You rotten sod Mikey, you were making it for ME


----------



## TheNarrator (Jan 25, 2016)

This place is a whopper! Nice photos!


----------



## flyboys90 (Jan 26, 2016)

What a smashing find!Excellent photos Mikey.


----------



## Senseoffreedom (Jan 26, 2016)

What an epic find, the house looks so cool!


----------



## tazong (Jan 26, 2016)

superb - really good explore


----------



## Judderman62 (Jan 27, 2016)

I like that very, very, very much indeed. Ta for sharing.


----------



## jester (Jan 30, 2016)

Great set of images.
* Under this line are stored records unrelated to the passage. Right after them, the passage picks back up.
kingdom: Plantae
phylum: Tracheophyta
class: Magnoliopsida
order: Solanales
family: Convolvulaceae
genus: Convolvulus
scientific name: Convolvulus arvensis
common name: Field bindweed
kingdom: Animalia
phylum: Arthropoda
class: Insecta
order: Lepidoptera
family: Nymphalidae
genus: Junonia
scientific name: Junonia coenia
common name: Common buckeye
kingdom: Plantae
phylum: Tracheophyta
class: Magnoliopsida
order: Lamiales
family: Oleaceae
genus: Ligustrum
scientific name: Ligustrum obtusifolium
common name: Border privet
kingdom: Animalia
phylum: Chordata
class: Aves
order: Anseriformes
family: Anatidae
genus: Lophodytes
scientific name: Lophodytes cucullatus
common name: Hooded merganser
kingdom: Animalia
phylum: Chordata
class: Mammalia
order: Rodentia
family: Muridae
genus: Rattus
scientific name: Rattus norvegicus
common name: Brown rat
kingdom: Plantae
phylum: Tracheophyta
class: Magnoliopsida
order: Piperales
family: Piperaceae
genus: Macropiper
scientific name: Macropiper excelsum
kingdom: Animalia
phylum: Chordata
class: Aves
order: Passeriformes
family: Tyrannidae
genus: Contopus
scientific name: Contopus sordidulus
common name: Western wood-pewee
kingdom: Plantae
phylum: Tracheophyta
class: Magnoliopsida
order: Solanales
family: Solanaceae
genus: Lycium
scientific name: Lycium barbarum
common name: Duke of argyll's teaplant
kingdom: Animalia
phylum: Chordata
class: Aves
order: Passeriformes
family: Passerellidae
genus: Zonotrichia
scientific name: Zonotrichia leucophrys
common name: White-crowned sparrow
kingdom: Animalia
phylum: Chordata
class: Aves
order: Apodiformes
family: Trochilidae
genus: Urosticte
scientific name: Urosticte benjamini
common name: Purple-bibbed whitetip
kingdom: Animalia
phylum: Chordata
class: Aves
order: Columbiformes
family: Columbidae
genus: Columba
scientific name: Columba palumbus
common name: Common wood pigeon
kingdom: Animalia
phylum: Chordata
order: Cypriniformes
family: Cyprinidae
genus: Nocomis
Great place


----------



## Sime83 (Feb 1, 2016)

Wonderful photos Mikey, I love finding the old Belfast sinks too - nice to see them in a house rather than a garden with flowers in!


----------



## Mikeymutt (Feb 1, 2016)

Sime83 said:


> Wonderful photos Mikey, I love finding the old Belfast sinks too - nice to see them in a house rather than a garden with flowers in!


There was a big craze once to have them in your garden.don't know if it's so popular now.but they do look better as they should be though.in the kitchen.thank you sime ☺


----------



## byker59 (Feb 3, 2016)

Another atmospheric building - nice pictures captures the place extremely well thank you


----------